Basic Qualifications:
-
Experience in data, analytics, or data-platform product roles including product ownership: has owned a major data or AI platform as a product end to end, with a published roadmap, prioritized backlog, and consumption economics as the accountability. Platform ownership, not only project / product management.
-
Snowflake fluency, with hands-on experience working directly on the platform: the data marketplace and certified data distribution, Cortex AI and ML workloads including the agentic surface (Cortex Analyst, Cortex Search, Cortex Agents), the feature store and model registry, governed agent-to-data access (MCP or equivalent), and exploratory workspaces. Conversant enough to keep business and technical ownership aligned with a technical counterpart.
-
Real command of consumption economics and FinOps for vendor-managed, usage-priced platforms: anomaly handling, threshold management, run rate to plan, and a case for spend defensible against measured business value.
-
Has owned a platform used by teams the owner did not control: earned adoption of standards through value rather than authority, with influence across data engineering and AI engineering audiences without direct reports.
-
Experience recommending where AI and ML workloads should run: comparing options from measured value (Cortex versus external ML platforms, for example), with recommendations that held.
-
Experience with platform advocacy leading to high value outcomes: raised an organization’s fluency on a platform so it was used well, not only paid for; clear articulation of numerous high value outcomes as a result.
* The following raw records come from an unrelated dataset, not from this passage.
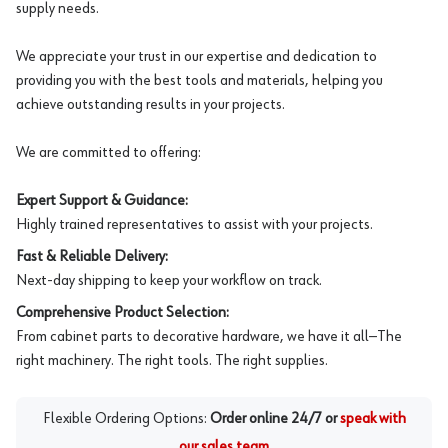
supply needs.
We appreciate your trust in our expertise and dedication to
providing you with the best tools and materials, helping you
achieve outstanding results in your projects.
We are committed to offering:
Expert Support & Guidance:
Highly trained representatives to assist with your projects.
Fast & Reliable Delivery:
Next-day shipping to keep your workflow on track.
Comprehensive Product Selection:
From cabinet parts to decorative hardware, we have it all—The
right machinery. The right tools. The right supplies.
Flexible Ordering Options:
Order online 24/7 or
speak with
our sales team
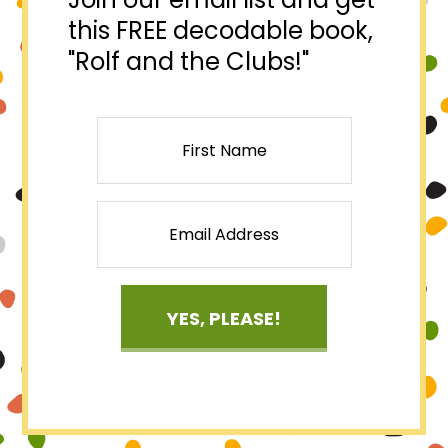
this FREE decodable book,
"Rolf and the Clubs!"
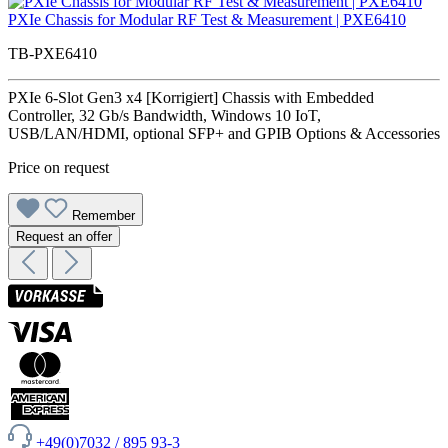
PXIe Chassis for Modular RF Test & Measurement | PXE6410
TB-PXE6410
PXIe 6-Slot Gen3 x4 [Korrigiert] Chassis with Embedded
Controller, 32 Gb/s Bandwidth, Windows 10 IoT,
USB/LAN/HDMI, optional SFP+ and GPIB Options & Accessories
Price on request
Remember
Request an offer
+49(0)7032 / 895 93-3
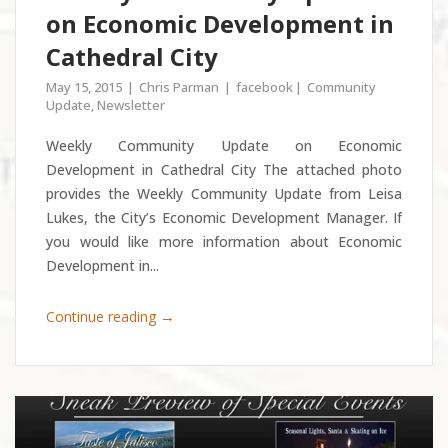
on Economic Development in
Cathedral City
May 15, 2015
Chris Parman
facebook
Community
Update
,
Newsletter
Weekly Community Update on Economic
Development in Cathedral City The attached photo
provides the Weekly Community Update from Leisa
Lukes, the City’s Economic Development Manager. If
you would like more information about Economic
Development in...
→
Continue reading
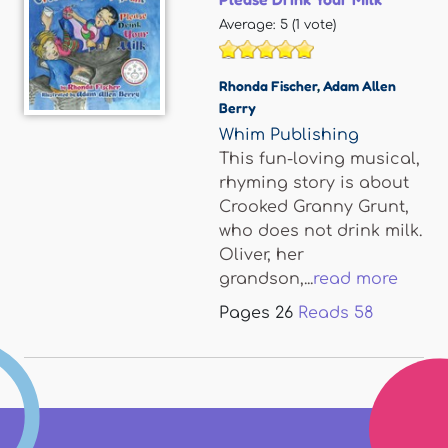
Average:
5
(
1
vote)
Rhonda Fischer
,
Adam Allen
Berry
Whim Publishing
This fun-loving musical,
rhyming story is about
Crooked Granny Grunt,
who does not drink milk.
Oliver, her
grandson,...
read more
Pages
26
Reads
58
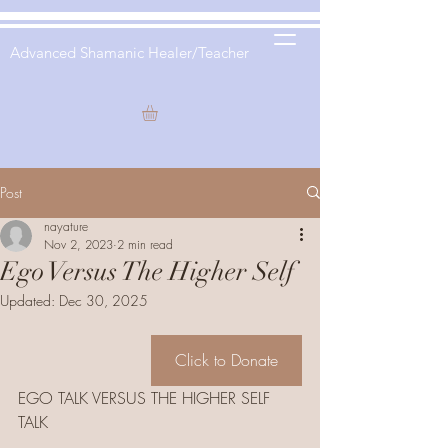
Advanced Shamanic Healer/Teacher
Post
nayature
Nov 2, 2023
2 min read
Ego Versus The Higher Self
Updated:
Dec 30, 2025
Click to Donate
EGO TALK VERSUS THE HIGHER SELF 
TALK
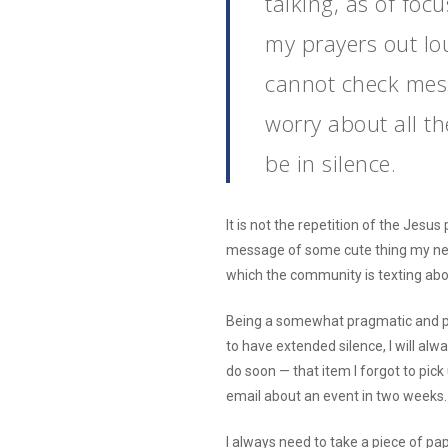
talking, as of foc
my prayers out lou
cannot check mes
worry about all the
be in silence.
It is not the repetition of the Jesus
message of some cute thing my nep
which the community is texting abou
Being a somewhat pragmatic and pra
to have extended silence, I will a
do soon — that item I forgot to pick
email about an event in two weeks.
I always need to take a piece of pa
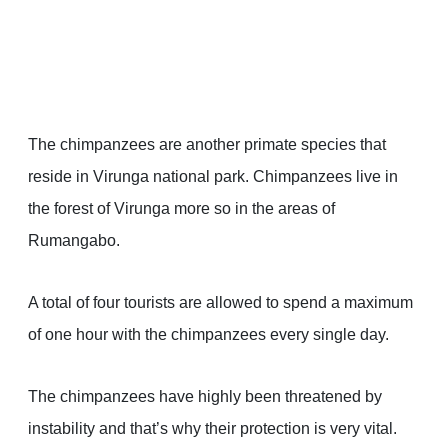
The chimpanzees are another primate species that
reside in Virunga national park. Chimpanzees live in
the forest of Virunga more so in the areas of
Rumangabo.
A total of four tourists are allowed to spend a maximum
of one hour with the chimpanzees every single day.
The chimpanzees have highly been threatened by
instability and that’s why their protection is very vital.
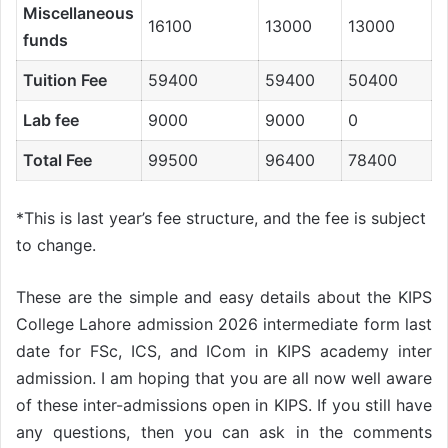
Miscellaneous
16100
13000
13000
funds
Tuition Fee
59400
59400
50400
Lab fee
9000
9000
0
Total Fee
99500
96400
78400
*This is last year’s fee structure, and the fee is subject
to change.
These are the simple and easy details about the KIPS
College Lahore admission 2026 intermediate form last
date for FSc, ICS, and ICom in KIPS academy inter
admission. I am hoping that you are all now well aware
of these inter-admissions open in KIPS. If you still have
any questions, then you can ask in the comments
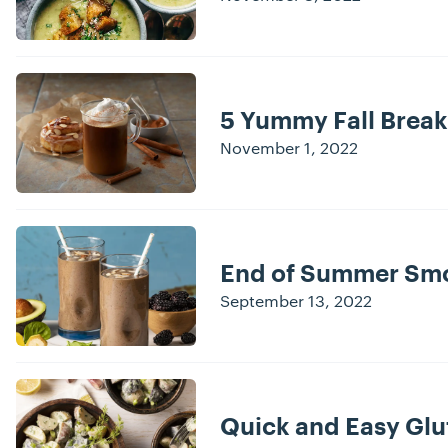
5 Yummy Fall Break
November 1, 2022
End of Summer Smo
September 13, 2022
Quick and Easy Glu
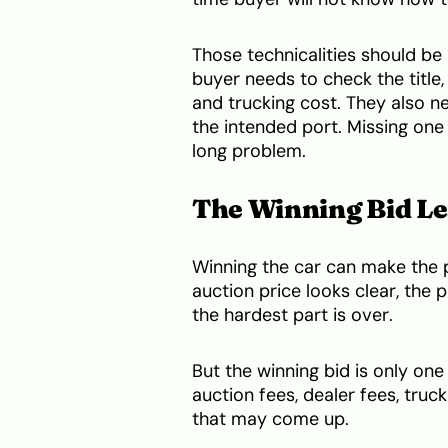
Those technicalities should be
buyer needs to check the title,
and trucking cost. They also 
the intended port. Missing one
long problem.
The Winning Bid Le
Winning the car can make the pr
auction price looks clear, the 
the hardest part is over.
But the winning bid is only one
auction fees, dealer fees, truck
that may come up.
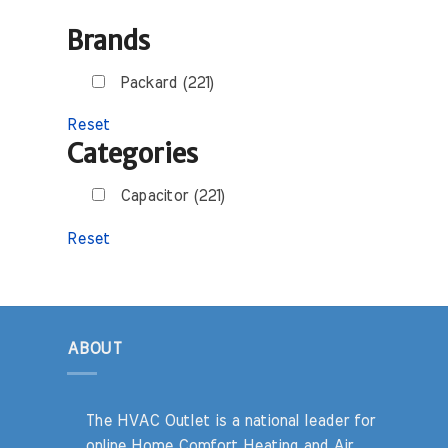
Brands
Packard (221)
Reset
Categories
Capacitor (221)
Reset
ABOUT
The HVAC Outlet is a national leader for
online Home Comfort Heating and Air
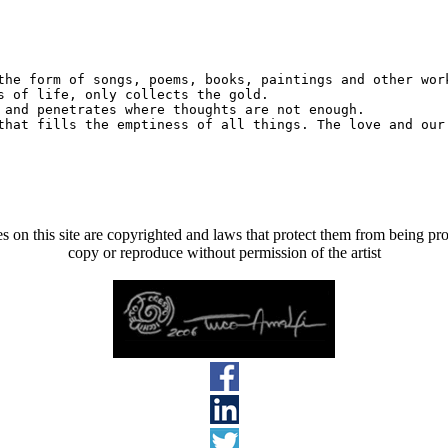
the form of songs, poems, books, paintings and other work
s of life, only collects the gold.

 and penetrates where thoughts are not enough.

s on this site are copyrighted and laws that protect them from being pro
copy or reproduce without permission of the artist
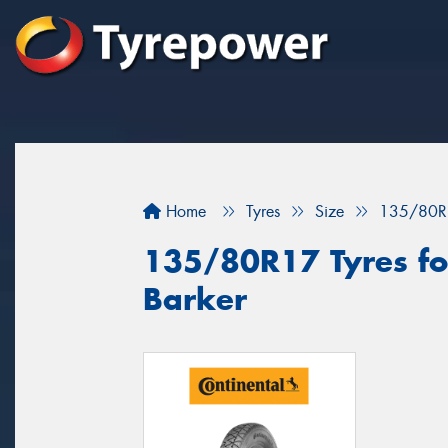
Home
Tyres
Size
135/80R
135/80R17 Tyres fo
Barker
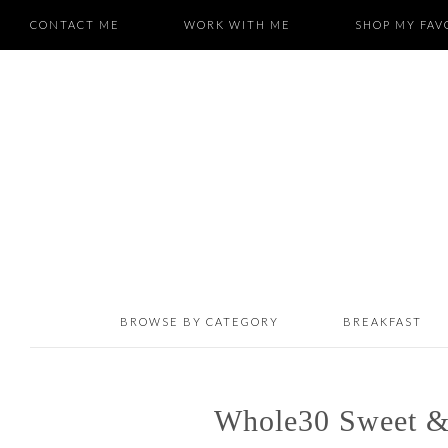
CONTACT ME
WORK WITH ME
SHOP MY FAV
BROWSE BY CATEGORY
BREAKFAST
Whole30 Sweet &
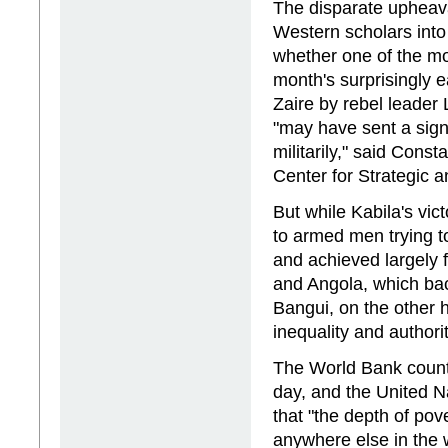
The disparate upheava
Western scholars in
whether one of the mos
month's surprisingly
Zaire by rebel leader
"may have sent a signa
militarily," said Cons
Center for Strategic a
But while Kabila's v
to armed men trying to
and achieved largely 
and Angola, which bac
Bangui, on the other h
inequality and authorit
The World Bank counts
day, and the United 
that "the depth of pove
anywhere else in the w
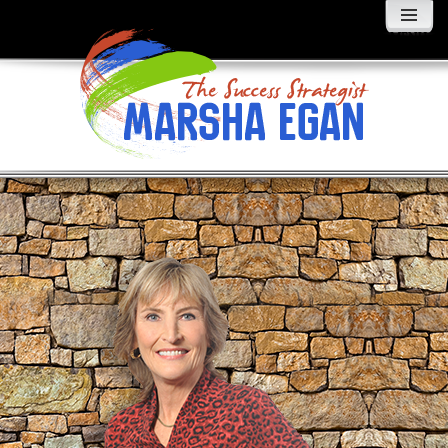
MENU
AND
WIDGETS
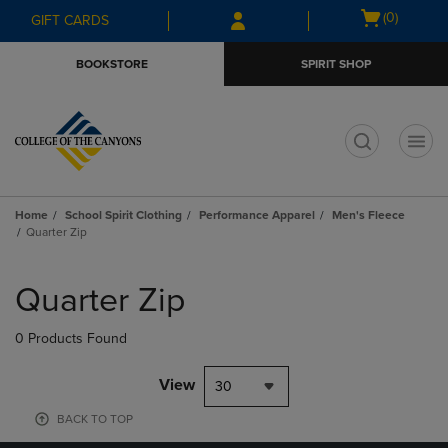
Skip
Skip
Open
(0)
GIFT CARDS
to
to
cart
main
main
menu
BOOKSTORE
SPIRIT SHOP
content
navigation
menu
t
Home
School Spirit Clothing
Performance Apparel
Men's Fleece
Quarter Zip
Skip
to
Quarter Zip
products
0 Products Found
View
30
BACK TO TOP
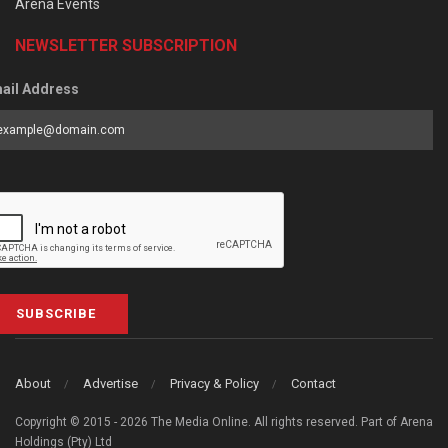
Arena Events
NEWSLETTER SUBSCRIPTION
ail Address
SUBSCRIBE
About
Advertise
Privacy & Policy
Contact
Copyright © 2015 - 2026 The Media Online. All rights reserved. Part of Arena
Holdings (Pty) Ltd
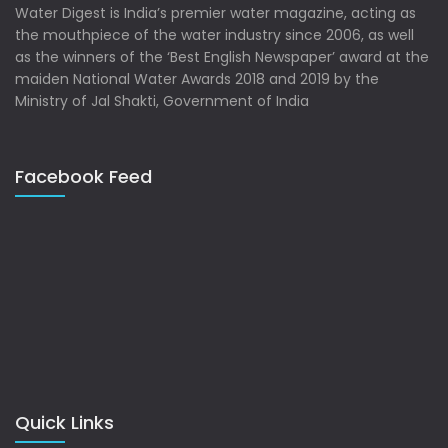
Water Digest is India’s premier water magazine, acting as
the mouthpiece of the water industry since 2006, as well
as the winners of the ‘Best English Newspaper’ award at the
maiden National Water Awards 2018 and 2019 by the
Ministry of Jal Shakti, Government of India
Facebook Feed
Quick Links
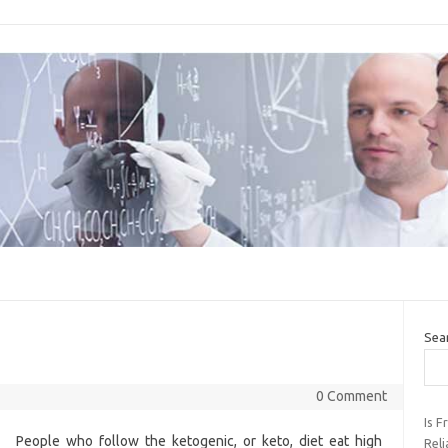
Sea
0 Comment
Is 
People who follow the ketogenic, or keto, diet eat high
Rel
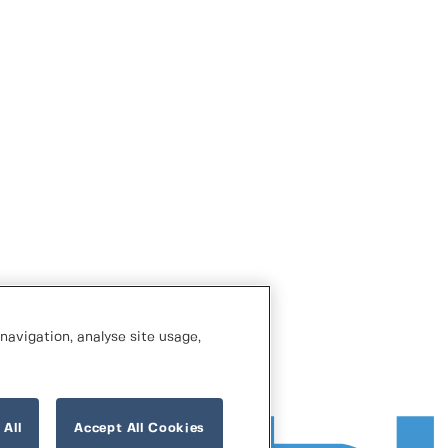
navigation, analyse site usage,
 All
Accept All Cookies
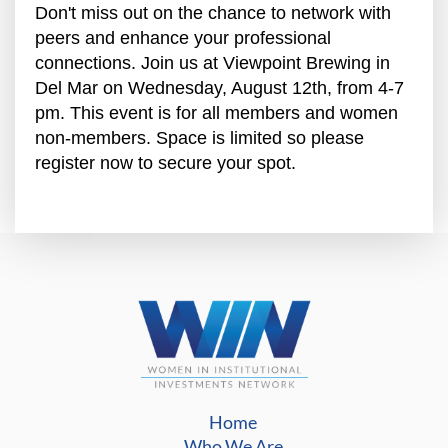
Don't miss out on the chance to network with
peers and enhance your professional
connections. Join us at Viewpoint Brewing in
Del Mar
on Wednesday, August 12th, from 4-7
pm.
This event is for all members and women
non-members. Space is limited so please
register now to secure your spot.
Home
Who We Are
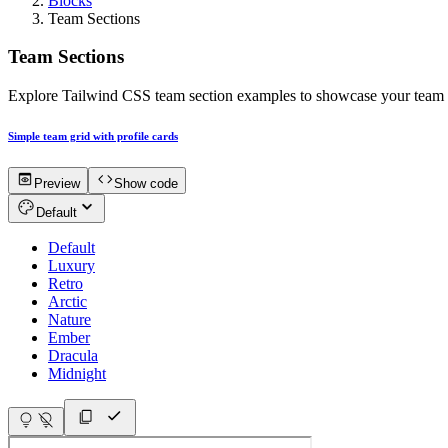
Blocks
Team Sections
Team Sections
Explore Tailwind CSS team section examples to showcase your team mem
Simple team grid with profile cards
Preview
Show code
Default
Default
Luxury
Retro
Arctic
Nature
Ember
Dracula
Midnight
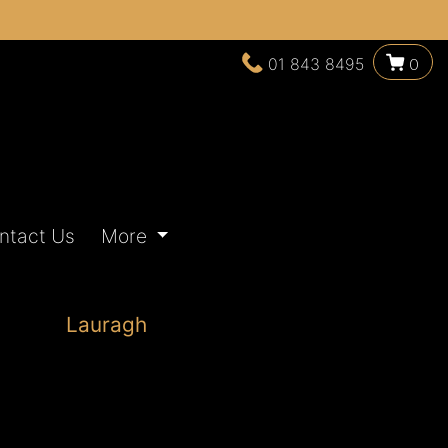
01 843 8495
0
ntact Us
More
Lauragh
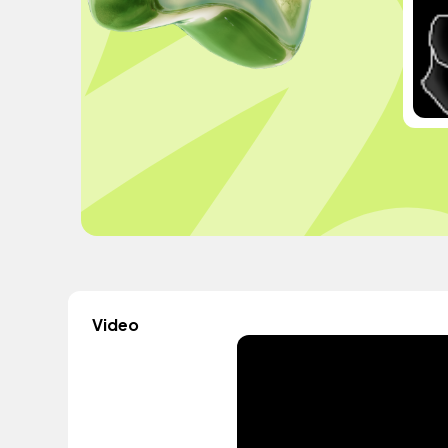
Video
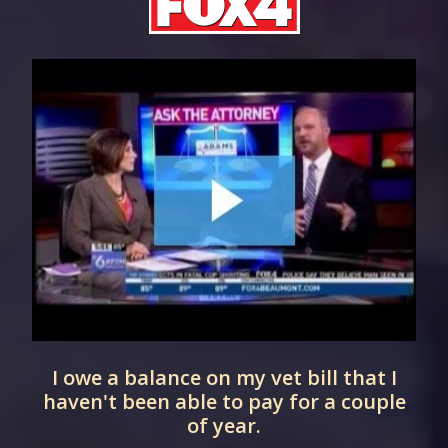
I owe a balance on my vet bill that I
haven't been able to pay for a couple
of year.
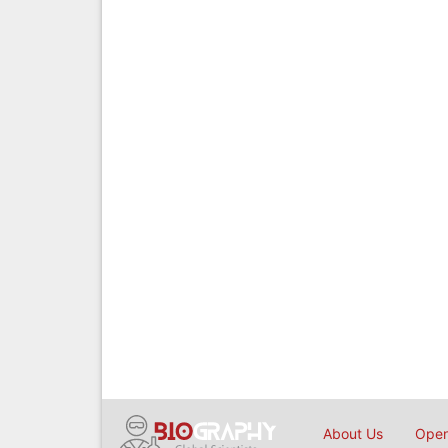
About Us
Open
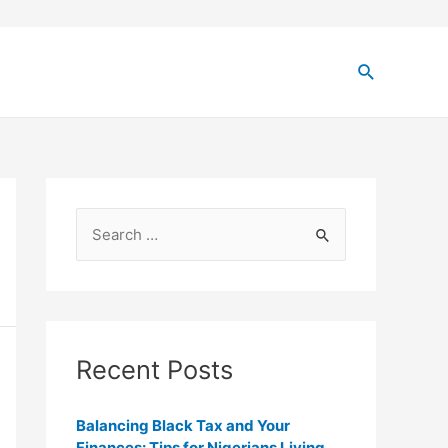
Recent Posts
Balancing Black Tax and Your
Finances: Tips for Nigerians Living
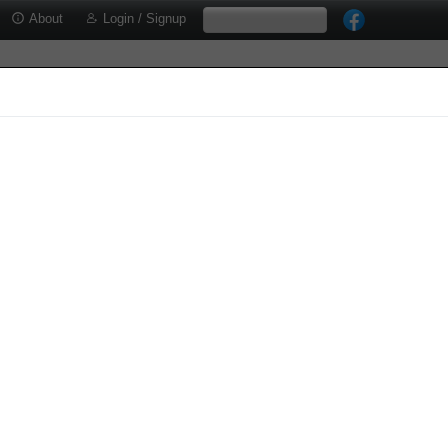
About
Login / Signup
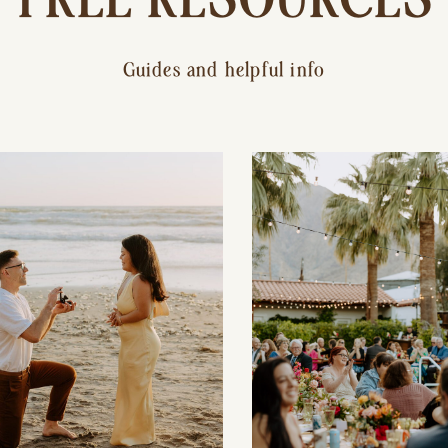
Guides and helpful info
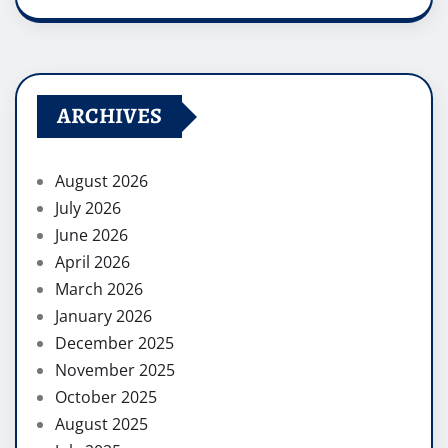
ARCHIVES
August 2026
July 2026
June 2026
April 2026
March 2026
January 2026
December 2025
November 2025
October 2025
August 2025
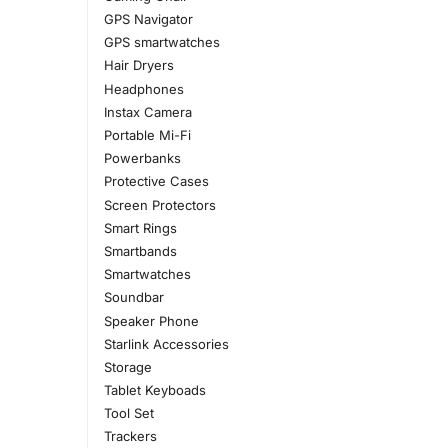
GPS Navigator
GPS smartwatches
Hair Dryers
Headphones
Instax Camera
Portable Mi-Fi
Powerbanks
Protective Cases
Screen Protectors
Smart Rings
Smartbands
Smartwatches
Soundbar
Speaker Phone
Starlink Accessories
Storage
Tablet Keyboads
Tool Set
Trackers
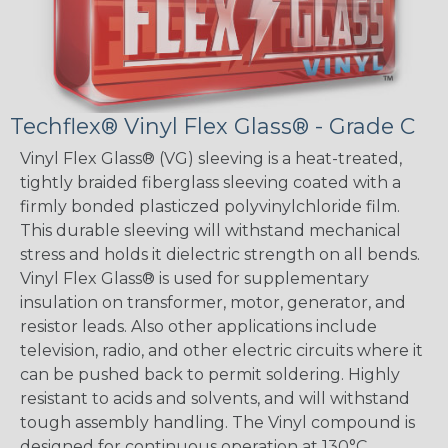
Techflex® Vinyl Flex Glass® - Grade C
Vinyl Flex Glass® (VG) sleeving is a heat-treated,
tightly braided fiberglass sleeving coated with a
firmly bonded plasticzed polyvinylchloride film.
This durable sleeving will withstand mechanical
stress and holds it dielectric strength on all bends.
Vinyl Flex Glass® is used for supplementary
insulation on transformer, motor, generator, and
resistor leads. Also other applications include
television, radio, and other electric circuits where it
can be pushed back to permit soldering. Highly
resistant to acids and solvents, and will withstand
tough assembly handling. The Vinyl compound is
designed for continuous operation at 130°C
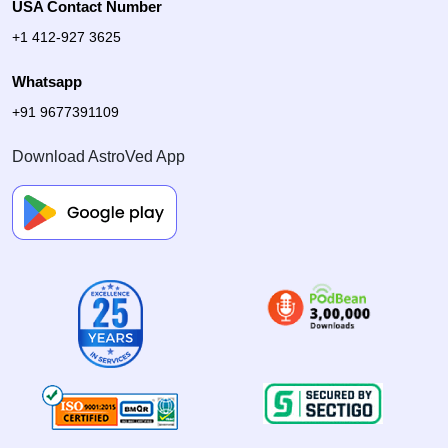
USA Contact Number
+1 412-927 3625
Whatsapp
+91 9677391109
Download AstroVed App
- Legal authorization to work permanently in the United States for any employer without requiring a visa transfer or visa sponsorship now or in the future.
Preferred Qualifications:
-
Experience building or operating an enterprise data marketplace, not only data warehouses.
-
Comparison experience across Data, ML and AI platforms (Databricks, relevant cloud Microsoft and Amazon cloud services) strong enough to make build-and-run recommendations from measured value.
-
Background in certified data product standards, MDM, or data governance at platform scale.
-
Experience standing up feature stores and model registries that engineering teams actually adopted.
-
Has held a business product owner role paired with a technical counterpart and made that split work.
-
Experience with LLM platforms (Anthropic Claude, Microsoft Copilot Studio, or peer) reading from Snowflake-resident data.